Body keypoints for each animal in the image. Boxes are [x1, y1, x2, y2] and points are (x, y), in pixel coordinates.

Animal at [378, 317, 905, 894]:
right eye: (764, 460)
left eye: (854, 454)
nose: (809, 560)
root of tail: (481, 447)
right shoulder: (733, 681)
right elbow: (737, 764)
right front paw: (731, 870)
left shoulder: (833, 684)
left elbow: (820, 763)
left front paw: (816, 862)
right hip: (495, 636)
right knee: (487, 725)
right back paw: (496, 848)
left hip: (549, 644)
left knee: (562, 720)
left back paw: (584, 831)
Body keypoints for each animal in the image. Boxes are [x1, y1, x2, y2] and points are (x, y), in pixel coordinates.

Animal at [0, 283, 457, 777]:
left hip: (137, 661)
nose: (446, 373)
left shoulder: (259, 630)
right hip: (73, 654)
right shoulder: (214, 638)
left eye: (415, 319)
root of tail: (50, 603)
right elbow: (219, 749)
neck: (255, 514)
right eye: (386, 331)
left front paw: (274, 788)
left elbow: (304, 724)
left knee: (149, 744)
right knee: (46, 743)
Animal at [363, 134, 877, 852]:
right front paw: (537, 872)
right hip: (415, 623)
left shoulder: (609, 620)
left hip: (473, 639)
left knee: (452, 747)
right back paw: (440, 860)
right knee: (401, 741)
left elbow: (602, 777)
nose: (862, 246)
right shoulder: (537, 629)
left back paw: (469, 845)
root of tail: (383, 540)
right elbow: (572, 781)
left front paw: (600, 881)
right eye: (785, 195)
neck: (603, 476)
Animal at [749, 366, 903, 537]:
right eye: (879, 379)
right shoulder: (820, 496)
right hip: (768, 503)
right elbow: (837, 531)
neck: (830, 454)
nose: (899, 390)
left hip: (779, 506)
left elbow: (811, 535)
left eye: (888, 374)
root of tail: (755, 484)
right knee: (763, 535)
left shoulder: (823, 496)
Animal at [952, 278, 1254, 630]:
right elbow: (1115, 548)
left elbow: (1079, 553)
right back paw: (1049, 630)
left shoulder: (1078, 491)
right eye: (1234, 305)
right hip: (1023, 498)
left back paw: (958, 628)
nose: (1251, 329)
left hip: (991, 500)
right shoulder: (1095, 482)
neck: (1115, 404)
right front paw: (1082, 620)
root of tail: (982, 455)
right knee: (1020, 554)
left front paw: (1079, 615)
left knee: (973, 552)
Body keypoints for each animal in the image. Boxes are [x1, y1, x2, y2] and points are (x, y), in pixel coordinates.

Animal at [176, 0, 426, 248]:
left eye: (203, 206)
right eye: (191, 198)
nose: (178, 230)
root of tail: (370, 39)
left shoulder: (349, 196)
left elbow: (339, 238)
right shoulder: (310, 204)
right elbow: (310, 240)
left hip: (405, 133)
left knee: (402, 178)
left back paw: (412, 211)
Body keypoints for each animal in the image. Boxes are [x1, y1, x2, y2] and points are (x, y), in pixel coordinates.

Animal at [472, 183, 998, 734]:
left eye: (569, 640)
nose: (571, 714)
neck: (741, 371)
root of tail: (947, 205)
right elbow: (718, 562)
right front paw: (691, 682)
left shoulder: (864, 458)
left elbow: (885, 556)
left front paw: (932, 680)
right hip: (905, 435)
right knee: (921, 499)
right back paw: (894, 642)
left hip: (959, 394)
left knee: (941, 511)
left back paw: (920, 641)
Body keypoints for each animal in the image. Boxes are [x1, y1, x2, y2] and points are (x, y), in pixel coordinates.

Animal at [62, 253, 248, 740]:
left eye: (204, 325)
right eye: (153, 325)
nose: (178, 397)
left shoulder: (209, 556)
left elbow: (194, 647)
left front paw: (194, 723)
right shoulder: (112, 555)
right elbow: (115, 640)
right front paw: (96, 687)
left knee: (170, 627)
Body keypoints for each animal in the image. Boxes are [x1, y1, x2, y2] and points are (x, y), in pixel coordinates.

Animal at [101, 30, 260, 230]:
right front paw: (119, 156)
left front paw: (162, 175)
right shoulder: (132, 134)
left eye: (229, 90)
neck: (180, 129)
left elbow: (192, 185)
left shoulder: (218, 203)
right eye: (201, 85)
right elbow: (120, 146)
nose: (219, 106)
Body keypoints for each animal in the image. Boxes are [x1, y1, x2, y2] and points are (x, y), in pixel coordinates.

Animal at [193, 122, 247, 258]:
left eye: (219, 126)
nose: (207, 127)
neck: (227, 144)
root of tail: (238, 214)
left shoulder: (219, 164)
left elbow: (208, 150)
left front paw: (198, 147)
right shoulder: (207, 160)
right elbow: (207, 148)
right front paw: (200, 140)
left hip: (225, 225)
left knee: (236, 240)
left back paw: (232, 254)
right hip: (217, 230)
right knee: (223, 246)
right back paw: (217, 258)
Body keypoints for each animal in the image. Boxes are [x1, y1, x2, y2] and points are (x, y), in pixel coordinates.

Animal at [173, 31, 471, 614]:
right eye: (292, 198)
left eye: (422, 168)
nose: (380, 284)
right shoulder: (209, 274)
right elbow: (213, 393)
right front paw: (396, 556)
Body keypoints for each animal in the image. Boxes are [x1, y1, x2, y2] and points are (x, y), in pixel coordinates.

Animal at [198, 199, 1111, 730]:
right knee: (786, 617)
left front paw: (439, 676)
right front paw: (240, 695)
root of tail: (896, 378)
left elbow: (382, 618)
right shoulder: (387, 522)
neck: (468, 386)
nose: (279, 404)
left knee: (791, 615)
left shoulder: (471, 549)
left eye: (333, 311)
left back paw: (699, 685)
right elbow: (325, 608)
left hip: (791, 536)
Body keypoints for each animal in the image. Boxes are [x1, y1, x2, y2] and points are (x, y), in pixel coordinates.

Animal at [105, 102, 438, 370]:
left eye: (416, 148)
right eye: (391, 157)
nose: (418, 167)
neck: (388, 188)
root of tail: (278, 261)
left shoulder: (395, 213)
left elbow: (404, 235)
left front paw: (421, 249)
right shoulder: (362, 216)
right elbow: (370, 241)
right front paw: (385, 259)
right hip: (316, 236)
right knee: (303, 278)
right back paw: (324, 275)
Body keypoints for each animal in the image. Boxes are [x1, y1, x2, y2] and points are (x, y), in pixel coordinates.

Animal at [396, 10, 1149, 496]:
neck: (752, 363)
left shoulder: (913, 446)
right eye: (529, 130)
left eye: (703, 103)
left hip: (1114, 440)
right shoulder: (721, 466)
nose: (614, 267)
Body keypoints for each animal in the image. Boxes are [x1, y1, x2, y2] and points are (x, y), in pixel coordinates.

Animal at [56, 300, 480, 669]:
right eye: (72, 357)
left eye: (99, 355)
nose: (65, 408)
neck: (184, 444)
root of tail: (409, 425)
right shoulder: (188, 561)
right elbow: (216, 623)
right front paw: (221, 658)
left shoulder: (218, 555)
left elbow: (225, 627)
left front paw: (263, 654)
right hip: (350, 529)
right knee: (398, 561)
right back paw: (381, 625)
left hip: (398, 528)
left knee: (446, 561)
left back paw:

========

In the records above, locate every line with the string "tail" and copy it.

# Output for this exercise
root of tail: (481, 447)
root of tail: (50, 603)
root of tail: (383, 540)
root of tail: (755, 484)
root of tail: (982, 455)
root of tail: (370, 39)
root of tail: (947, 205)
root of tail: (238, 214)
root of tail: (896, 378)
root of tail: (278, 261)
root of tail: (409, 425)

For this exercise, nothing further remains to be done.